When law enforcement officers arrest you for allegedly committing a drug or other crime and take you to jail, you are entitled to bail in most situations. Furthermore, the Eighth Amendment to the US Constitution prohibits the imposition of excessive bail.
Nevertheless, no definition exists as to what constitutes excessive bail. Instead, judges determine this on a case-by-case basis, relying on a variety of factors, including the following:
- The seriousness of your alleged crime
- Your likelihood of fleeing the jurisdiction so as to avoid prosecution
- The likely danger to the community posed by your release on bail
Assuming the judge grants you bail, you should be aware that, as Anytime Bail Bonding, Inc., explains, many kinds of bail bonds exist.
Perhaps the most common bond type is the surety bond.

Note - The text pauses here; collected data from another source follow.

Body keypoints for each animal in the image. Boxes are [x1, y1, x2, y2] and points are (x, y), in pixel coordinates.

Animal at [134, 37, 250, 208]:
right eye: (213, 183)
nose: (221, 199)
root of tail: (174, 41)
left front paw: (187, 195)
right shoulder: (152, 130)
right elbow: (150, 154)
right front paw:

Here a bail bond company posts your bail for you in exchange for a nominal fee on your part, usually 10% of the bail amount. For all practical purposes, the company guarantees your appearance at all scheduled court hearings.
Sometimes a judge demands payment of your bail’s full amount as a condition of your release. You can pay this amount yourself if you have the resources to do so, but again, most bail bond companies offer this kind of bond as well.
For this type of bond, you put up property you own, usually real estate, as collateral for your promise to appear at all future hearings.
If you face relatively minor charges, the judge may approve your release on your own recognizance, i.e., your personal promise that you will appear at all future hearings. Recognizance “bonds” require no collateral.